Looks good, although I don't think I would want the diffs to be in cell. I might just end up writing my own merge tool that passes conflicting cells to a fallback tool.
In some programming languages (such as PostScript, where evaluating as itself vs being executed, is a flag separate from the value's type, and can be changed by the cvlit and cvx operators), it is.
What if you are doing both, as in trying to source control your database. A lot of tools (liquibase for one) can use CSV files as the basis of read-mostly lookup tables for example. E.g. if I had a list of "product categories" that I wanted to be part of my database when I bootstrap a new environment to run my software. Liquibase can turn that CSV file into a set of upserts that will run if the file hash has changed. So you can maintain that file with just regular edit file > git commit, and it will ensure that table is always consistent with what you want and gives you a much easier to understand commit history for your database, especially as things inevitably get complicated.
Databases are measured in gigabytes and terabytes. If you put only a portion of it in source control, how do you back up the rest of your database? Furthermore, static data is a minor subset of a database. Data by its nature is volatile. Transactions make up 80% of the data. A projection or snapshot/summary is a the summarization of the daily/hourly/minute transactions. If you want a golden copy to bootstrap new environments, I would argue you are better off backing up that golden copy and restoring it using native database tools. Mashing together two very different paradigms will lead to long term disaster. There was a thread about a year ago, when a DevOps engineer was surprised when his "nonproduction" configuration code deleted his production database. If your database is a terabyte in size, by the time you restore the database -- you are already fired.
> If you put only a portion of it in source control, how do you back up the rest of your database?
I think this is simply a misunderstanding of how these DB change management tools work and what they can do to help you with complex migrations over an applications lifetime.
You still back your DB up like normal.
Your your "mostly static" data is managed by running inserts/updates/deletes when data changes (either manually, or the tool can usually generate them for you), when you actually apply it, the software also records that the migration has been applied in a database change log table. That way when you want to update your database with the latest migrations, it'll only run what hasn't been applied yet.
That allows your standard backup/restore procedures to work just fine.
> If you want a golden copy to bootstrap new environments, I would argue you are better off backing up that golden copy and restoring it using native database tools
So this is essentially what we are doing with liquibase... Using database dumps without any data as our baseline.

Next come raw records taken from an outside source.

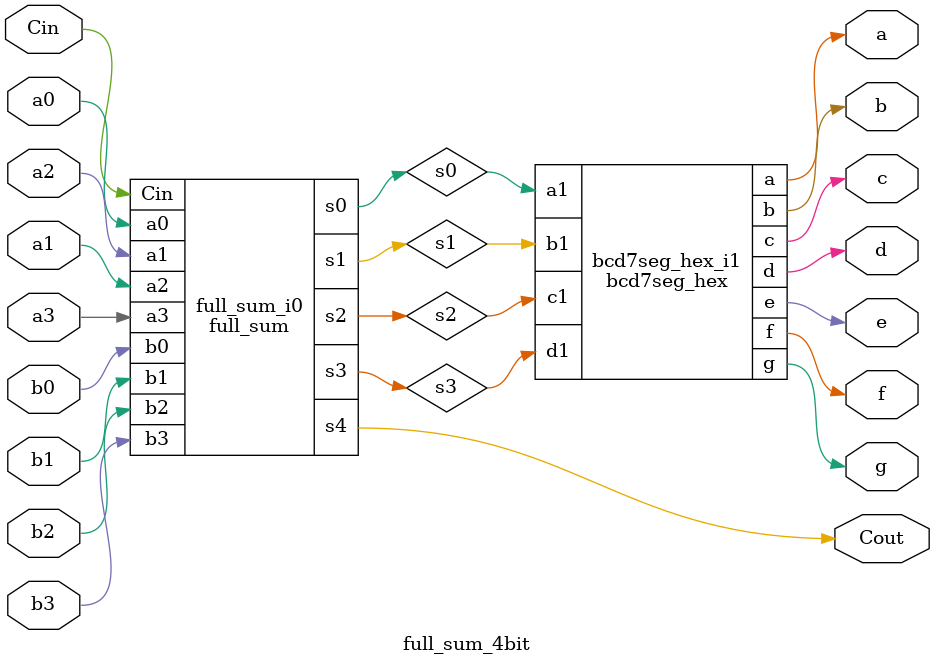
<source format=v>
/*
 * Generated by Digital. Don't modify this file!
 * Any changes will be lost if this file is regenerated.
 */
/*
 * Generated by Digital. Don't modify this file!
 * Any changes will be lost if this file is regenerated.
 */

module sum (
  input B,
  input A,
  input Cin,
  output Cout,
  output S
);
  assign S = ((B ^ A) ^ Cin);
  assign Cout = ((A & B) | ((B | A) & Cin));
endmodule


module full_sum (
  input a0,
  input a2,
  input a1,
  input a3,
  input b0,
  input b1,
  input b2,
  input b3,
  input Cin,
  output s0,
  output s1,
  output s2,
  output s3,
  output s4
);
  wire s5;
  wire s6;
  wire s7;
  // sum
  sum sum_i0 (
    .B( b0 ),
    .A( a0 ),
    .Cin( Cin ),
    .Cout( s5 ),
    .S( s0 )
  );
  // sum
  sum sum_i1 (
    .B( b1 ),
    .A( a1 ),
    .Cin( s5 ),
    .Cout( s6 ),
    .S( s1 )
  );
  // sum
  sum sum_i2 (
    .B( b2 ),
    .A( a2 ),
    .Cin( s6 ),
    .Cout( s7 ),
    .S( s2 )
  );
  // sum
  sum sum_i3 (
    .B( b3 ),
    .A( a3 ),
    .Cin( s7 ),
    .Cout( s4 ),
    .S( s3 )
  );
endmodule
/*
 * Generated by Digital. Don't modify this file!
 * Any changes will be lost if this file is regenerated.
 */

module bcd7seg_hex (
  input a1,
  input b1,
  input c1,
  input d1,
  output a,
  output b,
  output c,
  output d,
  output e,
  output f,
  output g
);
  wire s0;
  wire s1;
  wire s2;
  wire s3;
  assign s0 = ~ a1;
  assign s1 = ~ b1;
  assign s2 = ~ c1;
  assign s3 = ~ d1;
  assign a = ((s0 & s1 & s2 & d1) | (a1 & s1 & c1 & d1) | (a1 & b1 & s2) | (b1 & s2 & s3));
  assign b = ((s0 & b1 & s2 & d1) | (a1 & c1 & d1) | (a1 & b1 & s3) | (b1 & c1 & s3));
  assign c = ((s0 & s1 & c1 & s3) | (a1 & b1 & s3) | (a1 & b1 & c1));
  assign d = ((s0 & s1 & s2 & d1) | (s0 & b1 & s2 & s3) | (a1 & s1 & c1 & s3) | (b1 & c1 & d1));
  assign e = ((s0 & d1) | (s0 & b1 & s2) | (s1 & s2 & d1));
  assign f = ((s0 & s1 & d1) | (s0 & s1 & c1) | (s0 & c1 & d1) | (a1 & b1 & s2));
  assign g = ((s0 & s1 & s2) | (s0 & b1 & c1 & d1));
endmodule


module full_sum_4bit (
  input a0,
  input a2,
  input a1,
  input a3,
  input b0,
  input b1,
  input b2,
  input b3,
  input Cin,
  output Cout,
  output a,
  output b,
  output c,
  output d,
  output e,
  output f,
  output g
);
  wire s0;
  wire s1;
  wire s2;
  wire s3;
  full_sum full_sum_i0 (
    .a0( a0 ),
    .a2( a1 ),
    .a1( a2 ),
    .a3( a3 ),
    .b0( b0 ),
    .b1( b1 ),
    .b2( b2 ),
    .b3( b3 ),
    .Cin( Cin ),
    .s0( s0 ),
    .s1( s1 ),
    .s2( s2 ),
    .s3( s3 ),
    .s4( Cout )
  );
  // bcd7seg_hex
  bcd7seg_hex bcd7seg_hex_i1 (
    .a1( s0 ),
    .b1( s1 ),
    .c1( s2 ),
    .d1( s3 ),
    .a( a ),
    .b( b ),
    .c( c ),
    .d( d ),
    .e( e ),
    .f( f ),
    .g( g )
  );
endmodule

</source>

Any DDL changes are managed through migration scripts.
There are a number of things that are not managed by migration script, and are instead apply-on-change in our project though.
We found it better to have our views stored as individual files in liquibase, and have them apply on change, because of nested dependencies and other issues with not having a good source of truth for the view definition.
Functions/procedures were another that are best treated as code rather than migrations. It allows you to deal with conflicts between branches with your standard merge tools.
Our "static" data that would only change when there is an application change is managed through csv files managed by liquibase that apply on any change. That needs to be in-sync with the version of the application deployed, so it makes sense to manage that along with the code.